Helen, a university professor, has long been suppressing a deepening depression that she attempts to hide in her professional life, her marital life and her role is a mother of a teenage daughter from a previous marriage. The film not only deals with the tragedy for Helen but also with the problems of her husband David (Goran Visnjic) in coping with a woman so ill and the exasperation he feels.
I can’t vouch for how accurate “Helen” is in its portrayal of all of the symptoms and behavior involved and the professional attempts to deal with them. But I can vouch for the impressive performance by Judd as she gradually breaks down and has to realize the need for help when the depression reaches a head. Visnjic also makes us see the near impossibility of living with a depressed person. One may get impatient with David and at times feel that he needs to be more tolerant of his wife’s problems. Easy to say. Despite what David must endure, Visnjic brings out the deep feelings David has for Helen and his desire for them to have a life together.
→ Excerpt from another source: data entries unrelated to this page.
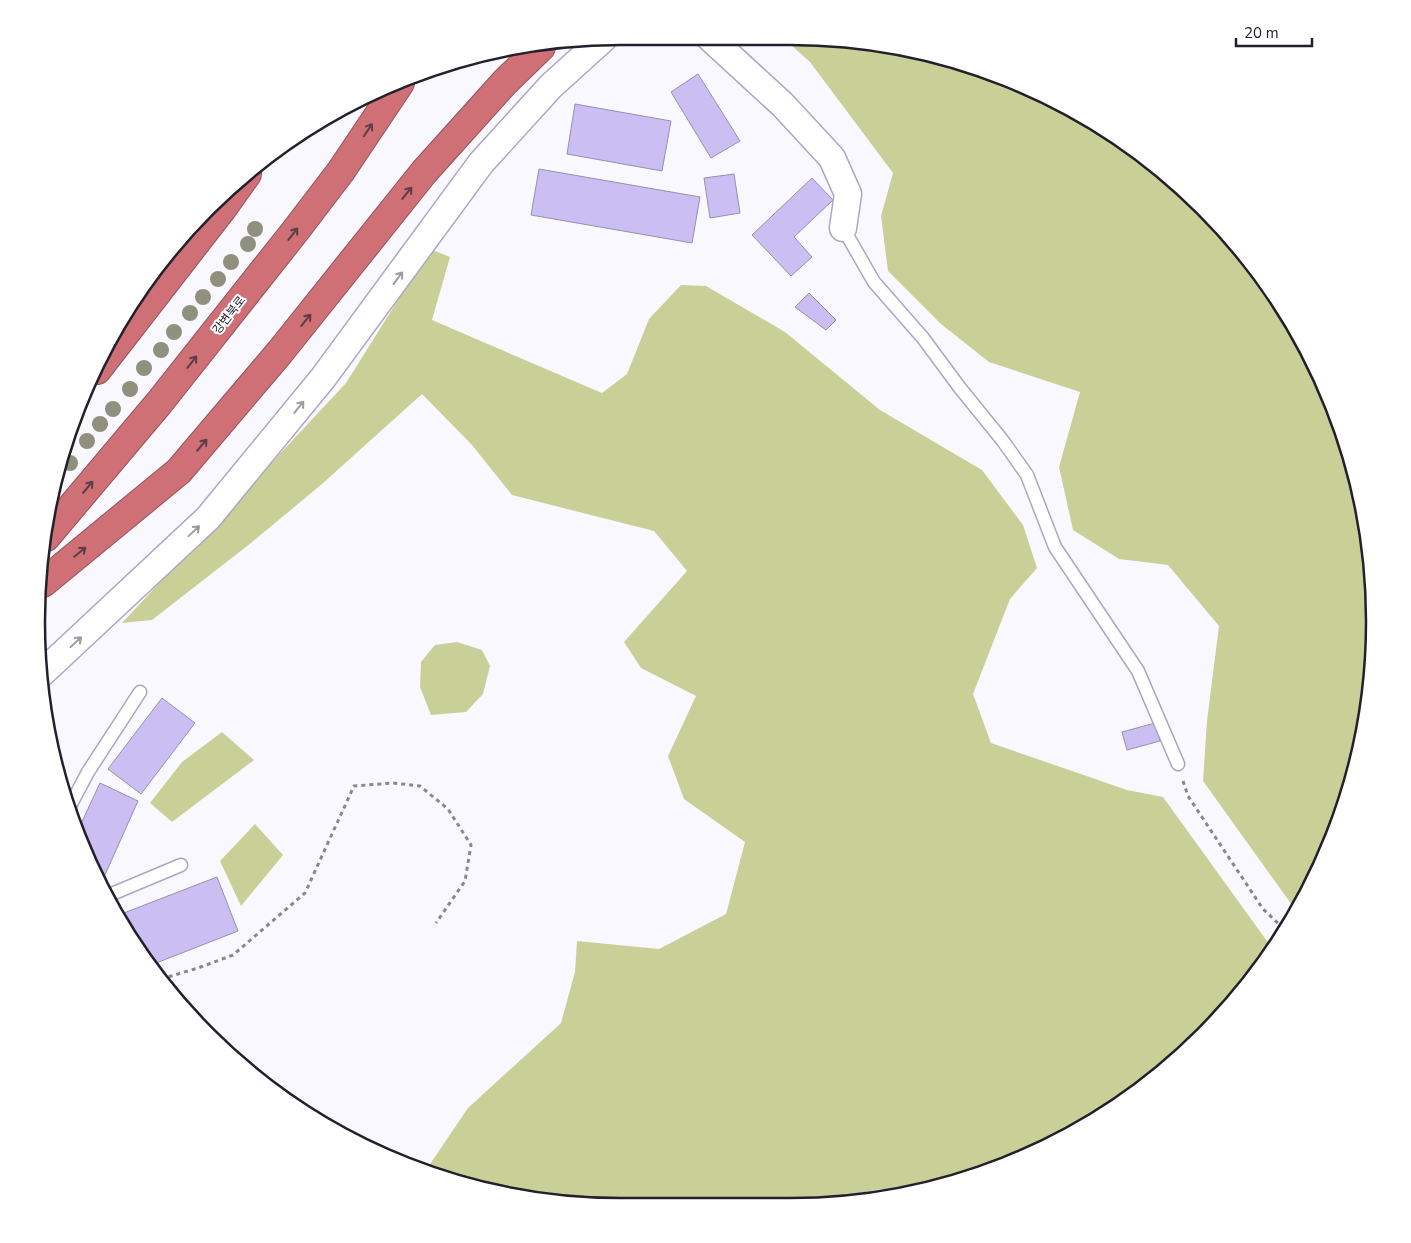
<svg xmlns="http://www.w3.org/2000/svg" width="1411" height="1243" font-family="'Nunito Sans','Noto Sans KR',sans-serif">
<rect width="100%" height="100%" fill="#faf8ff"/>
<!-- green -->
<g fill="#c9d097">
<path d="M782 37H828L903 47 978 67 1082 115 1176 182 1254 265 1314 362 1355 470 1373 583 1370 698 1344 809 1297 912 1203 781 1207 721 1219 626 1168 565 1119 559 1073 530 1059 467 1080 392 989 362 941 324 888 271 881 216 893 173 810 62Z"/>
<path d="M430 249 450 257 432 320 602 393 627 374 649 319 681 285 706 286 785 332 880 410 982 470 1023 525 1037 568 1010 599 973 694 991 743 1127 790 1163 797 1272 948 1230 1007 1146 1086 1049 1146 941 1187 930 1189H881L788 1206 583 1205 470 1187 426 1170 468 1108 561 1023 575 972 577 941 659 949 726 914 745 842 684 799 668 756 696 696 641 668 624 642 687 571 654 531 512 495 472 445 422 394 322 484 251 543 152 620 122 623 346 383Z"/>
<path d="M457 642 482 650 490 666 483 694 466 712 431 715 420 687 421 662 435 645Z"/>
<path d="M222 732 254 760 172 822 150 803 182 762Z"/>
<path d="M255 824 283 855 241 906 220 861Z"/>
</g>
<!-- building -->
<g fill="#cabef2" stroke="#9690ad">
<path d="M698 74 740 141 711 158 671 92Z"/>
<path d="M575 104 671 121 662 171 567 154Z"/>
<path d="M539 169 700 197 692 243 531 215Z"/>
<path d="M734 174 740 213 710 218 704 178Z"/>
<path d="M812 178 833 200 794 237 812 257 791 276 752 235Z"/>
<path d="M809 293 836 320 826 330 795 307Z"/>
<path d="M162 698 195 723 141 794 108 769Z"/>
<path d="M1155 723 1160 741 1127 750 1122 732Z"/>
<path d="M100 783 138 801 104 877 98 875 79 828Z"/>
<path d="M217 877 238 931 151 965 116 916Z"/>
</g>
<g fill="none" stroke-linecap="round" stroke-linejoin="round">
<!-- lane casing -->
<g stroke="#aca6c3" stroke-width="15">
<g id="lane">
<path d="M843 228 874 282 923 338 960 388 1003 441 1027 475 1055 547 1138 671 1178 764"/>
<path d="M70 806 88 772 140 692"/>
<path d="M107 896 181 865"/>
</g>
</g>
<!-- street casing -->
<g stroke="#aca6c3" stroke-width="29">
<g id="street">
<path d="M709 37 783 105 832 158 848 194 843 228"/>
<path d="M40 675 208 518 323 378 481 163 551 86 603 39"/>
</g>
</g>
<!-- highway casing -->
<g stroke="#93545c" stroke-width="30">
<g id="highway">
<path d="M97 370 222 209 247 174"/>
<path d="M46 537 159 403 296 230 341 171 400 83"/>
<path d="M43 583 179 471 280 352 424 172 505 82 541 47"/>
</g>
</g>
<!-- path -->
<g stroke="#888690" stroke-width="3" stroke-dasharray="4 4" stroke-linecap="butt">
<path d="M1183 781 1188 796 1263 909 1285 930"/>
<path d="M161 979 198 968 233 955 305 893 354 786 393 783 420 786 448 809 471 845 465 881 436 923"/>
</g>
<!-- lane -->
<use href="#lane" stroke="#fff" stroke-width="12"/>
<!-- street -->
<use href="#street" stroke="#fff" stroke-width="26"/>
<!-- highway -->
<use href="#highway" stroke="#cf7076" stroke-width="28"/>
</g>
<!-- trees -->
<g fill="#8f907d">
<circle cx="255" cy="229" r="8"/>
<circle cx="248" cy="244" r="8"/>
<circle cx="231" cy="262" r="8"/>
<circle cx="218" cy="279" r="8"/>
<circle cx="203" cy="297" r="8"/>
<circle cx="190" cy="313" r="8"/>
<circle cx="174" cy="332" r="8"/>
<circle cx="161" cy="350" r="8"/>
<circle cx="144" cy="368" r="8"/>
<circle cx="130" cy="389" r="8"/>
<circle cx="113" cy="409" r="8"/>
<circle cx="100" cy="424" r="8"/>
<circle cx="87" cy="441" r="8"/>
<circle cx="70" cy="463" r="8"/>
</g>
<!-- one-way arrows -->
<defs><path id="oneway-shaft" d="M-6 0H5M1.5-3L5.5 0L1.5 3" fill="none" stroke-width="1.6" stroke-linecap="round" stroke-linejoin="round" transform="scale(1.25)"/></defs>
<g stroke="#5f3c46">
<use href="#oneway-shaft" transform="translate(368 130) rotate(-56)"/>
<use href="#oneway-shaft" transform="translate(407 193) rotate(-51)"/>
<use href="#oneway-shaft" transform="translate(293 234) rotate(-52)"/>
<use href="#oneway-shaft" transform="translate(306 320) rotate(-51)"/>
<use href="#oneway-shaft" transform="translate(192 362) rotate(-52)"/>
<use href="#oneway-shaft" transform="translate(202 445) rotate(-50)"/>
<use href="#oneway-shaft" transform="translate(88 487) rotate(-50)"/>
<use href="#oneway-shaft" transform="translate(80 552) rotate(-39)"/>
</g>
<g stroke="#9c9ba0">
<use href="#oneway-shaft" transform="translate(398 278) rotate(-54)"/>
<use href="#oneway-shaft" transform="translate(299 407) rotate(-51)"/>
<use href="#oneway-shaft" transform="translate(194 531) rotate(-43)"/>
<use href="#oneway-shaft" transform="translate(76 642) rotate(-43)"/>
</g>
<g text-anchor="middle" stroke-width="4" stroke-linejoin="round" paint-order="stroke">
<!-- street labels -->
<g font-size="12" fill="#23202c" stroke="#fff">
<text transform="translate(229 315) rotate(-52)" y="4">강변북로</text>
</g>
</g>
<!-- crop -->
<path d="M0 0H1411V1243H0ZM621 45H790A576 576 0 0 1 1366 621V622A576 576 0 0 1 790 1198H621A576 576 0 0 1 45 622V621A576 576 0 0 1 621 45Z" fill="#fff" fill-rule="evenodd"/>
<path fill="none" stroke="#23202c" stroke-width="2.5" d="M621 45H790A576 576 0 0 1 1366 621V622A576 576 0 0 1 790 1198H621A576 576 0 0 1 45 622V621A576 576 0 0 1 621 45Z"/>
<!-- scale -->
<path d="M1236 38v8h76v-8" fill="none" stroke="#23202c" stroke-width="2.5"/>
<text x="1244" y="38" font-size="15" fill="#23202c" stroke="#ffffff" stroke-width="4" paint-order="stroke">20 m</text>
</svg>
The film also pays attention to how the situation painfully affects Helen’s daughter (Alexia Fast).
The one especially quirky aspect of the film is the understanding relationship that builds between Helen and a deeply disturbed student of hers. Lauren Lee Smith makes that character, Mathilda, as intriguing as she is messed up in an effective and affecting performance. I’m not convinced that some of the abrupt changes we see are accurate—I’d have to leave that to a professional familiar with such a depressive. But it is certainly possible. I will never forget an acquaintance who had been treated for depression and came to my apartment with her parents for dinner upon release from a hospital stay. She was effervescent about her new insights in life and enthusiastic about the future she now envisioned. Two weeks later she jumped off a bridge to her death.
“Helen” is a tough film to take, but a very worthy one, especially elevated by Judd’s bravura acting. An E1Entertainment release.